2) Per te il teatro è una scelta lavorativa o una scelta di vita?
“Ah beh, senza dubbio scelta di vita, proprio perché fino a questo momento ho potuto farlo avendo l'altro lavoro che mi serve a mantenermi, certo toglie tanto tempo al teatro e questo ovviamente la cosa che mi fa soffrire di più, ma mi dà una sicurezza economica. Il teatro è una cosa che nella vita faccio perché veramente voglio farla, perché a teatro sono veramente io, libera da ogni ruolo, magari è strano dirlo, perché a teatro interpreti altri ruoli, però per poterlo fare devo attingere a me stessa, alle mie sensazioni, ai miei sentimenti, alle mie esperienze. Salire sul palco, vuol dire per me instaurare una relazione con un pubblico, cioè il teatro esiste perché c'è un pubblico. Quindi, quando salgo su un palco, la prima cosa che mi viene in mente è: adesso divertiti con queste persone. Quindi per me salire su un palco, anche se c'è sempre tanta paura e ansia (perché c'è sempre la me giudicante che mi dice “non sarò mai brava, ma che cosa combino?!” e che devo imparare a metterla a tacere), alla fine, una volta vinta questa resistenza, è l'esperienza più bella che possa esserci, soprattutto quando vedi gli sguardi che ti seguono, che stanno capendo quello che vuoi dire, sia che sia una cosa leggera per ridere sia che sia un messaggio importante.”

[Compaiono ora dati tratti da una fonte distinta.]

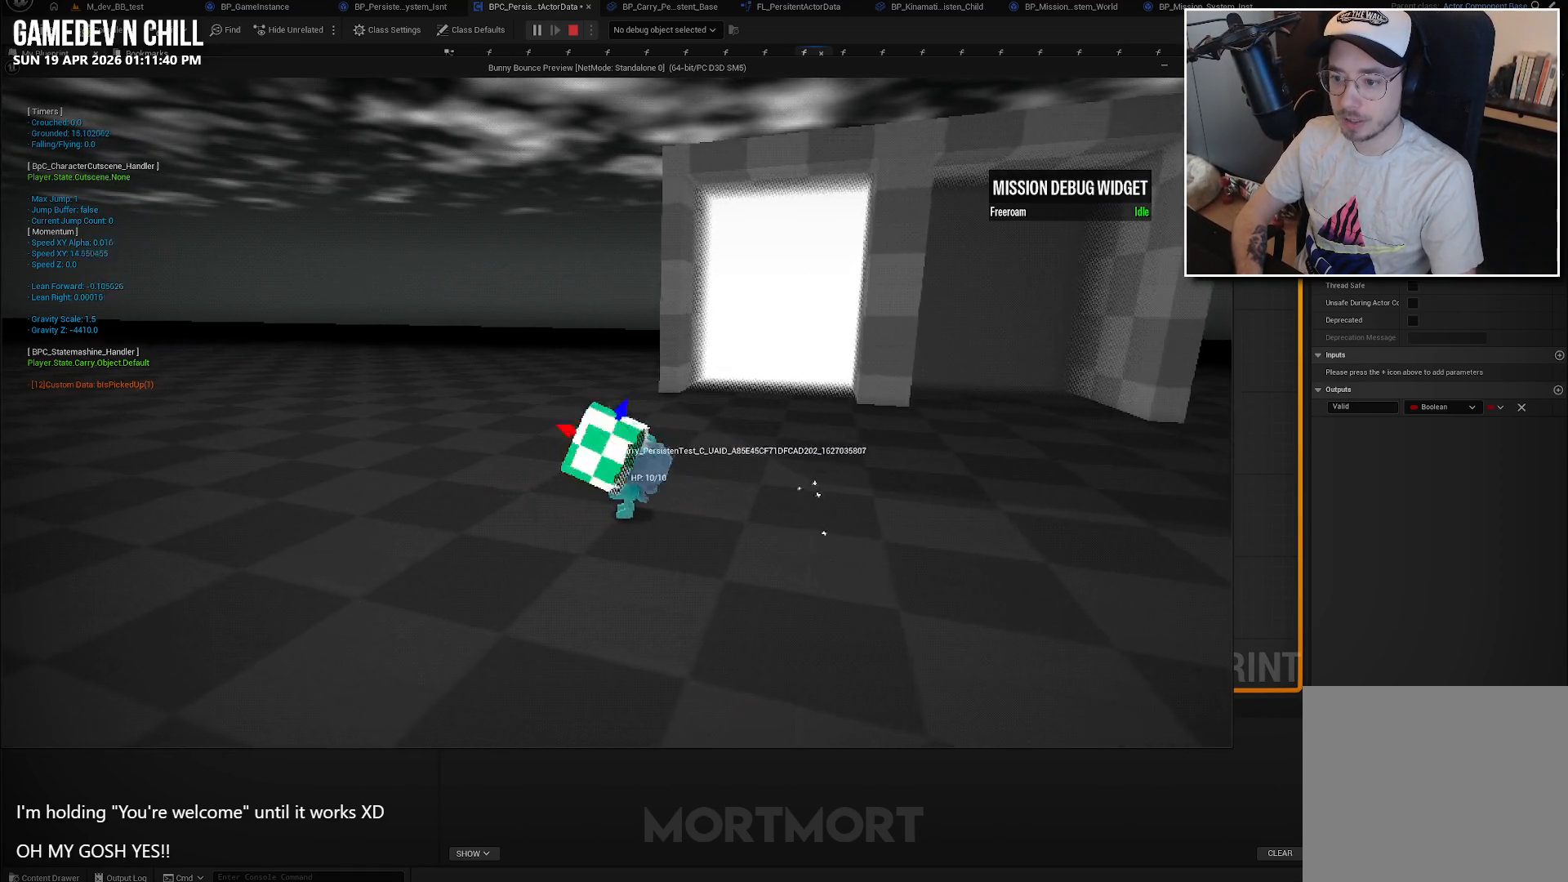
{"buttons": [], "left_stick": "left", "right_stick": "left", "events": [[50, "right_stick", "left"], [400, "left_stick", "left"]]}
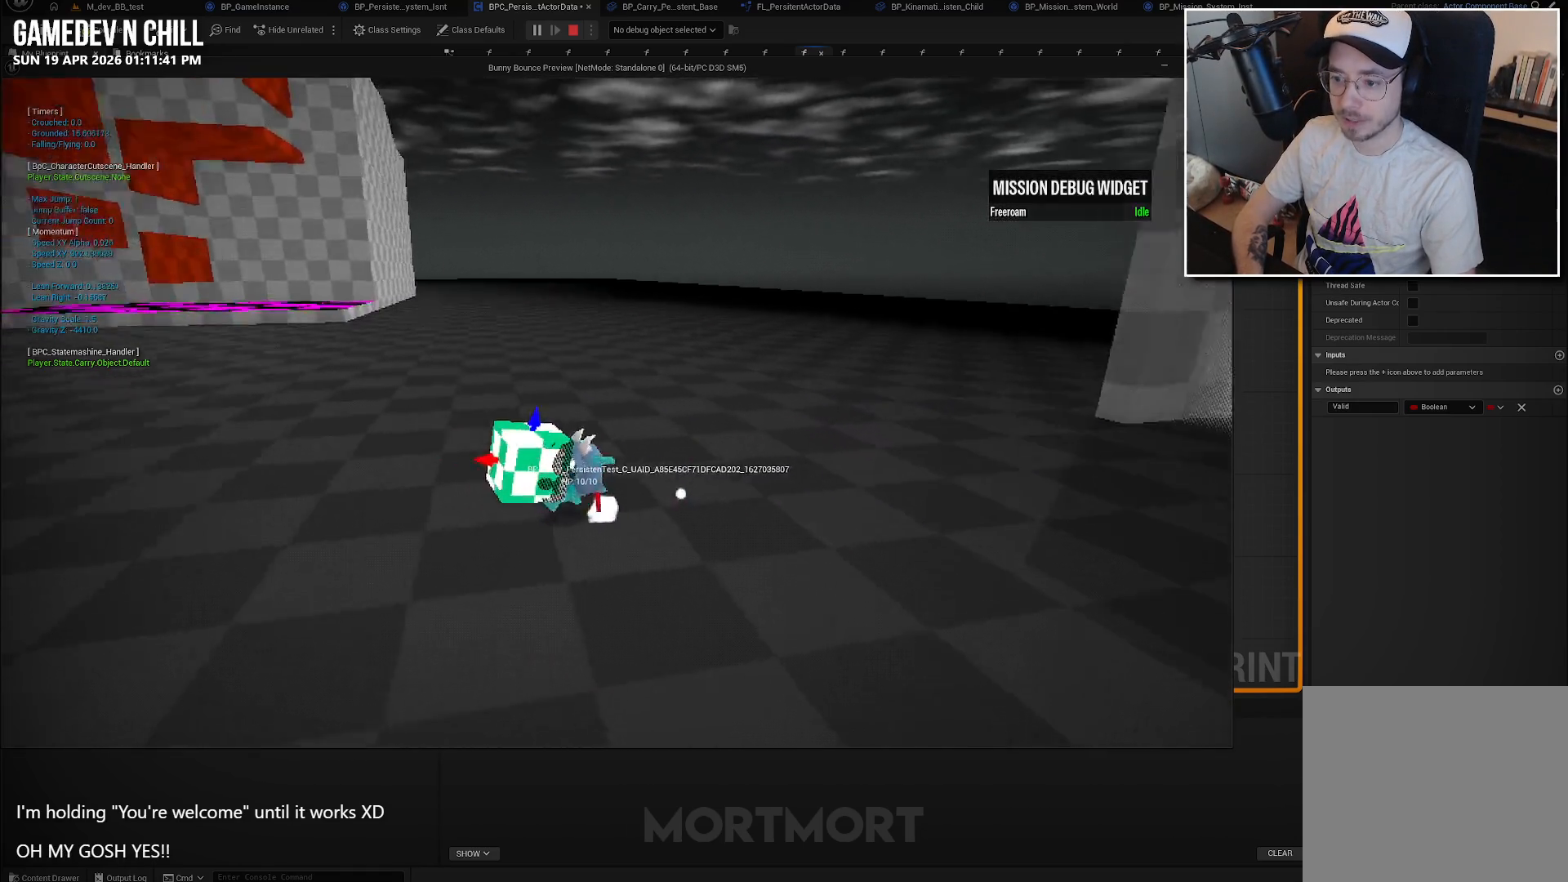
{"buttons": [], "left_stick": "left", "right_stick": "center", "events": [[300, "right_stick", "center"]]}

3) Se ti dico "palco" qual è la prima similitudine che ti viene in mente?
Palco per me è libertà, posso appunto uscire da tutti gli schemi. Paura e libertà, finché abbiamo paura vuol dire che siamo ancora vivi, responsabili, sappiamo che stiamo facendo qualcosa a cui teniamo però prevale la libertà.”
4) Parlaci dei tuoi progetti futuri?
“Progetti… magari dei sogni futuri... Perché, potendo esprimere un sogno, sarebbe sicuramente cavalcare le scene e far nascere Chiara Monesti artista e permetterle di poter esplorare tutte le possibilità che questo mondo le può dare, questo è sicuramente uno dei miei sogni.”
5) Perché hai scelto Chiara Monesti come nome d'arte?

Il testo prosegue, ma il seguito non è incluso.